───── PROVIDED DATA

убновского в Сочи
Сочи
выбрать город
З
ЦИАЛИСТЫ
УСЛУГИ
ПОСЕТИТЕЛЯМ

──────────

• _EXERCISE AIM_: Print the data word for word.

• _COMPLETED EXERCISE_:
убновского в Сочи
Сочи
выбрать город
З
ЦИАЛИСТЫ
УСЛУГИ
ПОСЕТИТЕЛЯМ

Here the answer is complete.